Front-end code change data
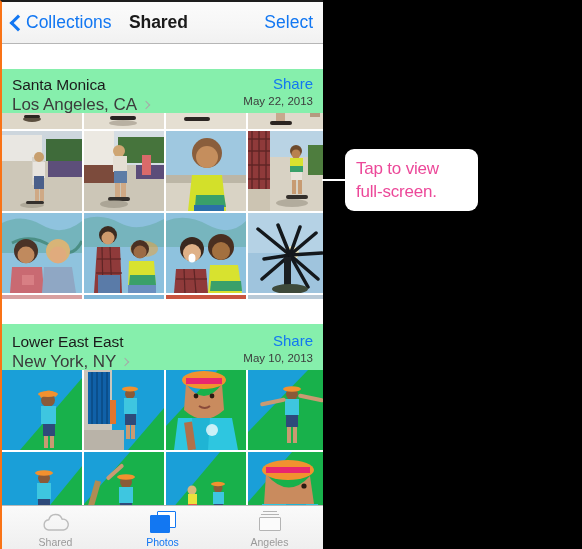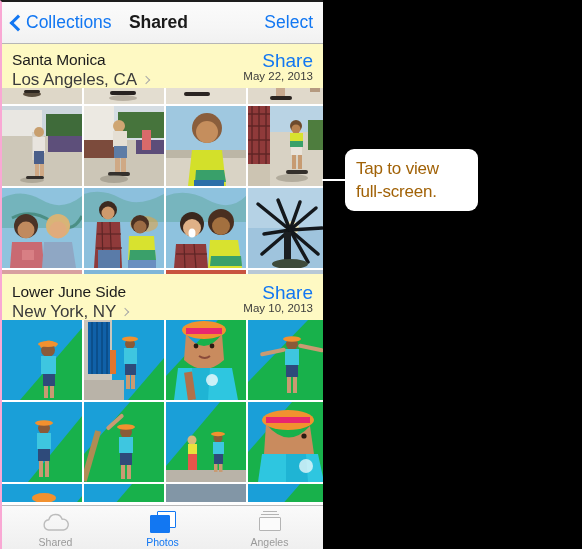"Collections" #phone { border-left: 2px solid #f9a8d4 -> 2px solid #f97316 }
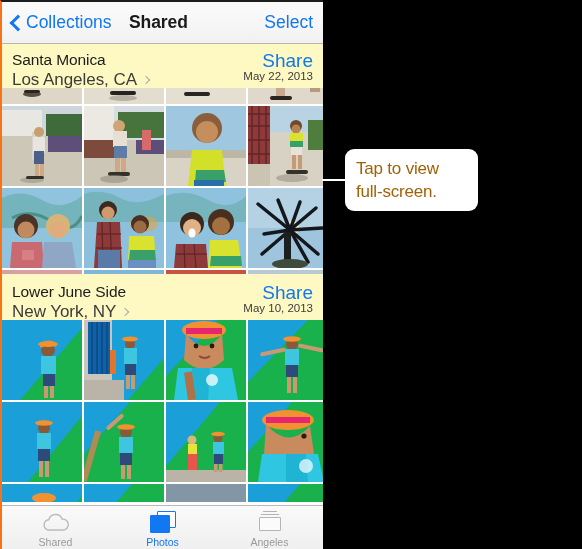"Santa Monica" .moment-header { background: #fef9c3 -> #86efac; margin-top: none -> 25px }
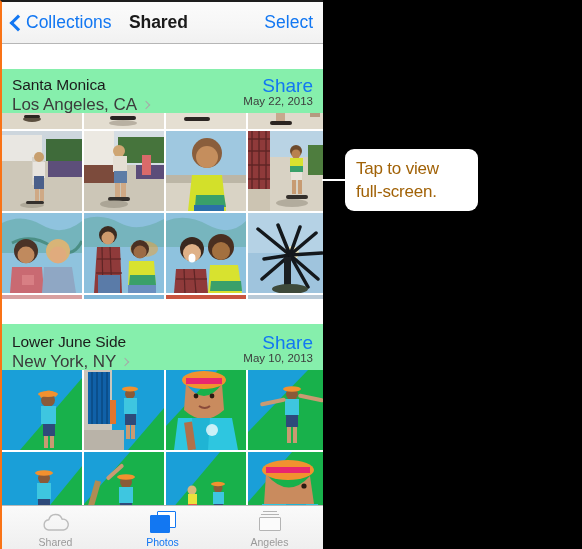"Share" .share-link { font-size: 19px -> 15px }
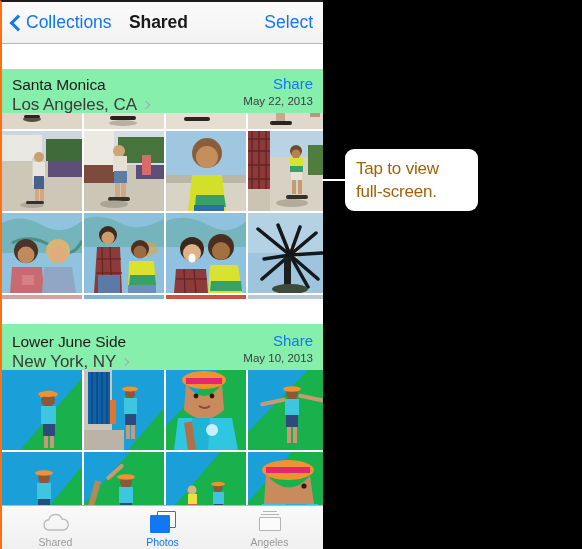"Tap to view" .callout-text { color: #a16207 -> #ec4899 }
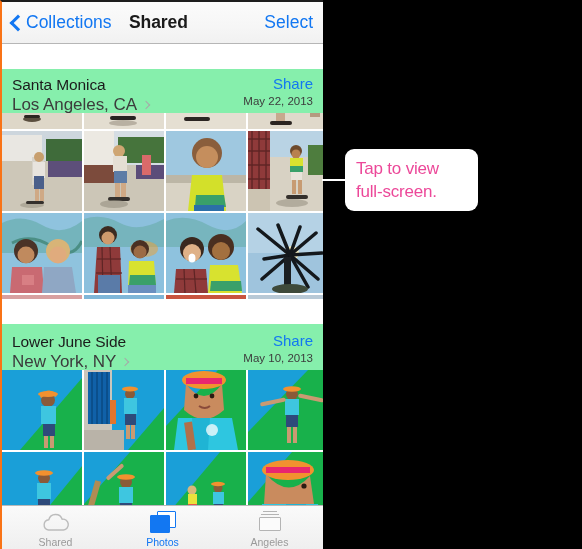"Lower June Side" div.moment-title { text: June Side -> East East }
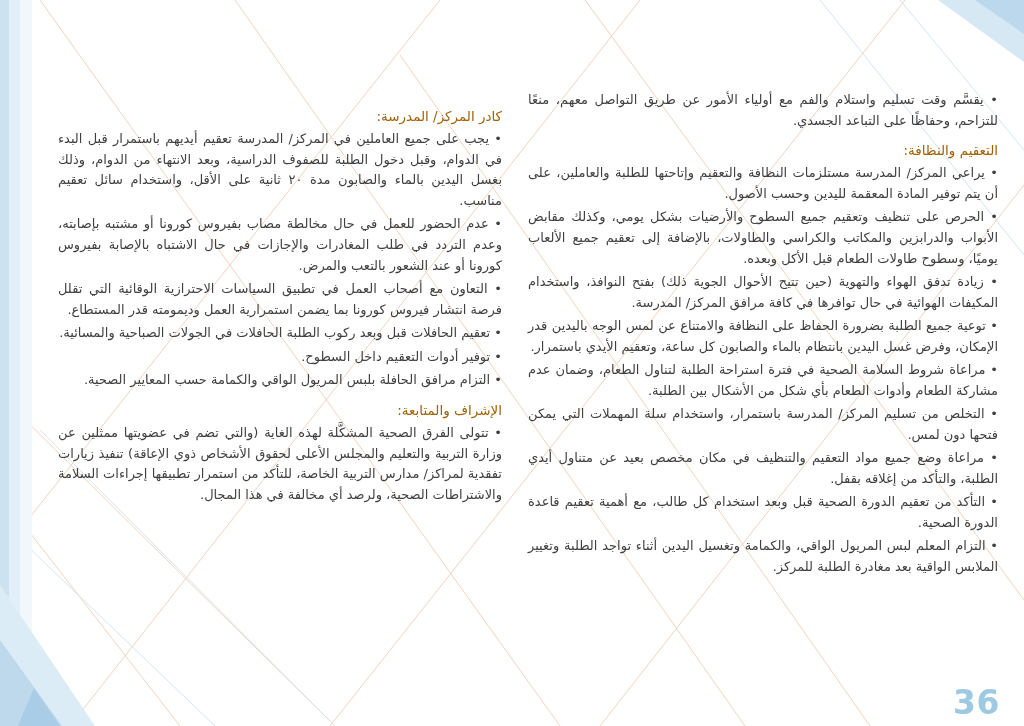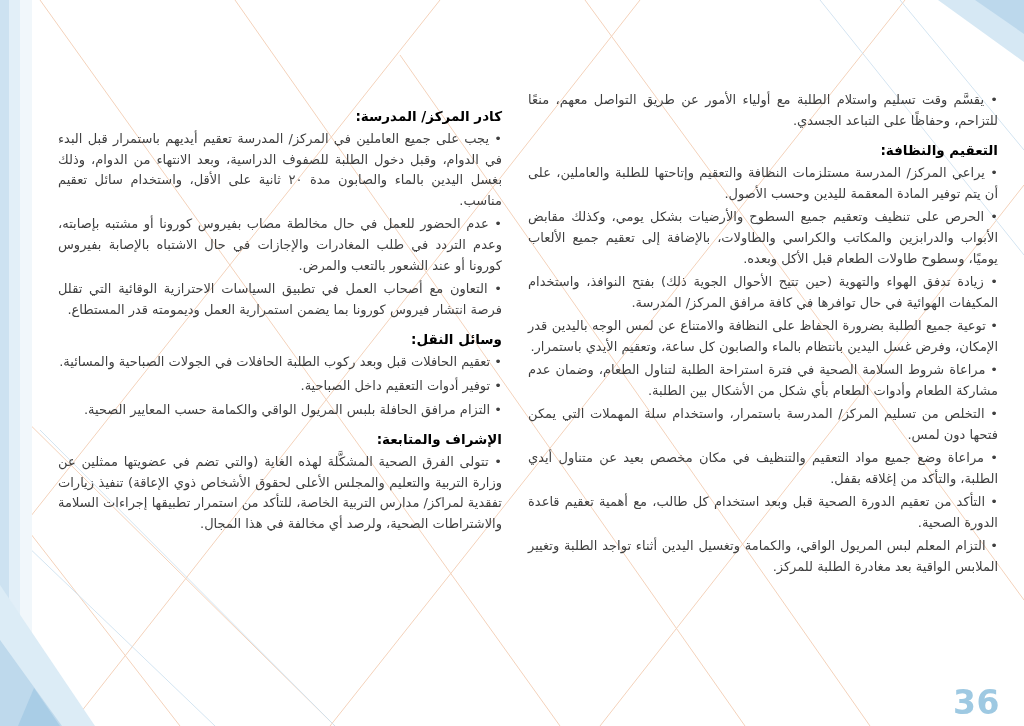"• يقسَّم وقت تسليم واستلام" p.para { text: الطلبة -> والفم }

* **WHAT THE EXERCISE ASKS**: The copy you give must repeat each record character for character, but it must not include the pictures.

* **ANSWER**:
"Collections" #phone { border-left: 2px solid #f9a8d4 -> 2px solid #f97316 }
"Santa Monica" .moment-header { background: #fef9c3 -> #86efac; margin-top: none -> 25px }
"Share" .share-link { font-size: 19px -> 15px }
"Tap to view" .callout-text { color: #a16207 -> #ec4899 }
"Lower June Side" div.moment-title { text: June Side -> East East }
"• يقسَّم وقت تسليم واستلام" p.para { text: الطلبة -> والفم }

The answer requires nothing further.